NA: SNMPv3 Authentication / Privacy Encryption method
I found some old topics from 2017 and 2014 about this topic, but couldn't find any new posts about this, and I am hoping I didn't miss something.
We are in progress to move from SNMPv2 to SNMPv3 and it seems a lot of different products have different setups. For example:
- Cisco Meraki: same password for auth and priv, uses fixed methods SHA for auth, DES for priv
- Cisco IOS: different passwords for auth and priv, configurable encryption methods for auth and priv
- Avocent TerminalServers (at least the old ones): same password again, but fixed to MD5 / DES
So, obviously I can setup username / encription keys for all the devices in dedicated password rules, but I'm struggling to find the correct settings for the encryption methods used in SNMPv3.
I can only select "SNMP" under Admin->DeviceAccess, I assume this would mean v2 and / or v3?
And if I create a device-password rule with SNMPv3 settings, there is no way to setup the Auth- and Encryption methods used for this rule? Or is NA just trying all the possible encryption / privacy methods?
You may be looking for something different, but one challenge I had when we set it up was getting NA to actually work...

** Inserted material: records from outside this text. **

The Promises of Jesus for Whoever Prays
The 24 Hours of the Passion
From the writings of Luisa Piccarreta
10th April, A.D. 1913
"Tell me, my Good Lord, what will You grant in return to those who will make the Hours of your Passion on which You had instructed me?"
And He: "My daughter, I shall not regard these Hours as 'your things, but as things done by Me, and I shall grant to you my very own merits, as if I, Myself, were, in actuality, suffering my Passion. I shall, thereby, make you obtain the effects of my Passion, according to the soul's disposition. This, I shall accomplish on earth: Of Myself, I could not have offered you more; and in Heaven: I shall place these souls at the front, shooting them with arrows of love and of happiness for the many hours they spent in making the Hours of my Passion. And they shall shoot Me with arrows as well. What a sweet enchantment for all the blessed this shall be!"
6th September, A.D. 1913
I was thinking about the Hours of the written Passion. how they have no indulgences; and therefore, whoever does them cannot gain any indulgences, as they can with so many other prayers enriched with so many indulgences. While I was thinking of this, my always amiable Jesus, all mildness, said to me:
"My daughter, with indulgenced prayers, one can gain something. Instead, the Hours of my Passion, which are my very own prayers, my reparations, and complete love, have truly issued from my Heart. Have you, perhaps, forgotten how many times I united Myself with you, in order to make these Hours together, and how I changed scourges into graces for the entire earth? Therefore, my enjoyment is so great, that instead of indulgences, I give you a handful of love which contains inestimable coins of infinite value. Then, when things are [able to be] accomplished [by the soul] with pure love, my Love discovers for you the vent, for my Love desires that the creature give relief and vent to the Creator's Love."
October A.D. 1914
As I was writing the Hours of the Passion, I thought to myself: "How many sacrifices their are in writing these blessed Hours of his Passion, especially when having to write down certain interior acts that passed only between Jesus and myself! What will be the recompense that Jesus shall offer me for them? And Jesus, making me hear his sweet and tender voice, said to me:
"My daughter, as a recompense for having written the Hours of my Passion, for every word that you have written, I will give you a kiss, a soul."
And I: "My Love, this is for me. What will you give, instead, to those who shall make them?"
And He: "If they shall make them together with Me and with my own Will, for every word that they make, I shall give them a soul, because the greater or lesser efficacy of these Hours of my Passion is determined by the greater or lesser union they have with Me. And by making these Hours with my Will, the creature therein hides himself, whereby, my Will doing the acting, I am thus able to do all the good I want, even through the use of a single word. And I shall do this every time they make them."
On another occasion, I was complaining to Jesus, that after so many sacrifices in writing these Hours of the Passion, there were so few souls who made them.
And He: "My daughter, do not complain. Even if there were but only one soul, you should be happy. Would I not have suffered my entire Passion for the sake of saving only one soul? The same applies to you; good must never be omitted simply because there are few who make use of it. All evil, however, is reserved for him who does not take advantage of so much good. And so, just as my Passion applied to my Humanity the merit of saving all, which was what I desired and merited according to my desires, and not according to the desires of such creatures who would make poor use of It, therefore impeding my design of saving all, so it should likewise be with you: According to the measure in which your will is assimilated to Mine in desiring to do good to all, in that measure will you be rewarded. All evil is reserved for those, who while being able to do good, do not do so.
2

We had to add the following line to adjustable_options.rcx:
<!-- enable SNMPv3 globally -->
<option name="ConnectionMethods/CustomDefault">SFTP:FTP:HTTPS:SCP:SNMP:commstr:authpriv_SHA_AES128:ssh </option>
Now, if I'm reading your notes correctly, you don't have one standard, so not sure that works. If it does, great but wasn't what I had heard.
So, we have different rules and within the rules there may be different ID / passwords, but the options are the same (that match the line we added).
Hopefully this helps and let me know if you find a way to handle different options.
Uh, that sounds interesting. We have kind of a default setup for almost all the devices, but as usual we have some exceptions to the rule, or to be more precise: limitation of devices in regards to SNMPv3. But with this option at least we could probably handle.. let's say 80% automatically.
Additionally this "CustomDefault" setting let's me hope there are more options there. I'll try to research this, thanks so much for this hint
One other tip with NA and v3...
If you've used the tc_tools.sh script to get info from the rules or devices, the v3 info isn't captured. So, make sure you have a "personal" backup of the v3 info.
Unfortunately I didn't find any solution, even with the help from the support.
There is a "-connectionmethods" option when you add a new password rule via NA-Proxy (add authentication) but it only allows me to set telnet, ssh or console.
With the general option explained by @Chris_Powers (adding <option name="ConnectionMethods/CustomDefault"> to the adjustable options) we can at least solve this for a big junk of devices (thanks again for this hint)
I added the Idea Passwordrules to include connection-options (SNMPv3) to the Idea Exchange and hoping for votes.